In the almost 1800 years since Arabs first controlled this area, the Persian people have developed many innovations in scholarship and art. Persians see these innovations as Persian accomplishments, because they grew out of their own unique culture. However, Arabs count these same accomplishments as their own innovations, because they ruled the empire at the time.
Monotheism in Persia
One of the hallmarks of Arab Rule, since the advent of the Caliphates, is the practice of Islam, a monotheistic religion. This was in stark contrast to the empires of Greece, Rome, and Egypt which all grew out of polytheistic agricultural societies. These empires each had their own multitude of deities based on nature gods.

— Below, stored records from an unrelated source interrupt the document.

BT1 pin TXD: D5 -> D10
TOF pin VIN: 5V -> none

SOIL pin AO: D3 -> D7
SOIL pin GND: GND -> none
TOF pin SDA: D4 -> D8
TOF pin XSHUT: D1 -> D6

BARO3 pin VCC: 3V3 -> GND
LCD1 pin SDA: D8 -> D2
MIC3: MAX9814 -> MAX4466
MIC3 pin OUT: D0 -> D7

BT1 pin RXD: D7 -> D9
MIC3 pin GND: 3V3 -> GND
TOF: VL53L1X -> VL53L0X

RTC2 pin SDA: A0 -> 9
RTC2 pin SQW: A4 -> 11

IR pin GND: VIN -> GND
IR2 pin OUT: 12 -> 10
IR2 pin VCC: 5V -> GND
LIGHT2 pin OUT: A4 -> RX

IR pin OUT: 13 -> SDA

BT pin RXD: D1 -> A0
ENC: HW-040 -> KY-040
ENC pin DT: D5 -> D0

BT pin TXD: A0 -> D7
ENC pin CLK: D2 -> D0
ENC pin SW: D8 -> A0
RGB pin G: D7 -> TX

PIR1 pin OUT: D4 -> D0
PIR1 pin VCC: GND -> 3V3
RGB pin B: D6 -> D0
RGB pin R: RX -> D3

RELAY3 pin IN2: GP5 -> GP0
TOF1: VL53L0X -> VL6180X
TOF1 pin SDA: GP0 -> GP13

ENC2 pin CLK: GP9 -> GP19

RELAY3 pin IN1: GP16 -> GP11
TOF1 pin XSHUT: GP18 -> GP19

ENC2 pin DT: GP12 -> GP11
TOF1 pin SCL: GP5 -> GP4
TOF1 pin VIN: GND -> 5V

The people united under Cyrus came from a nomadic tradition. Their religious heritage was based on a code of honor, not worship of rain gods and harvest goddesses. Fifty years before Cyrus came to power, Zoroaster codified a monotheistic religion for the region, and it was widely accepted by many of his subjects. Even those who did not practice Zoroastrianism were heavily shaped by its concepts of light, order, and truth.
Cyrus and Religion
Though Cyrus himself came from a monotheistic heritage, he introduced a completely new idea in religion during his conquests. He allowed those he conquered to keep their own brand of religion and worship their own gods. Daniel, the Israelite captured by Nebuchadnezzar, was thrown into the lion’s den for his worship of Yahweh by Babylon’s ruler, but he gained religious freedom later in his life, once Cyrus became ruler. In fact, Cyrus famously allowed the Jewish captives he inherited to return to Israel to rebuild the Temple, as recounted in the minor prophet books of Ezra and Nehemiah. About a century later, one of Cyrus’ descendants would unwittingly marry a Jewess when he took Esther as his queen.
The monotheistic flame always burned bright in Persia. Many scholars believe the Three Wise Men of the Nativity story were priests of Zoroastrianism who embraced the infant Jesus as a spiritual King of Kings. Certainly there were Persians among the crowds in Jerusalem on the day of Pentecost. There were Christian churches in Persian lands pre-dating Islam, but through persecution and forced conversion, the followers of Mohammed eventually turned the various types of monotheists into Muslims.
Today Persians still cling to their monotheistic beliefs, but many are returning to to Christ, in spite of serious persecution. It is to these Persians that Global Heart Ministries is broadcasting the Good News of the Gospel.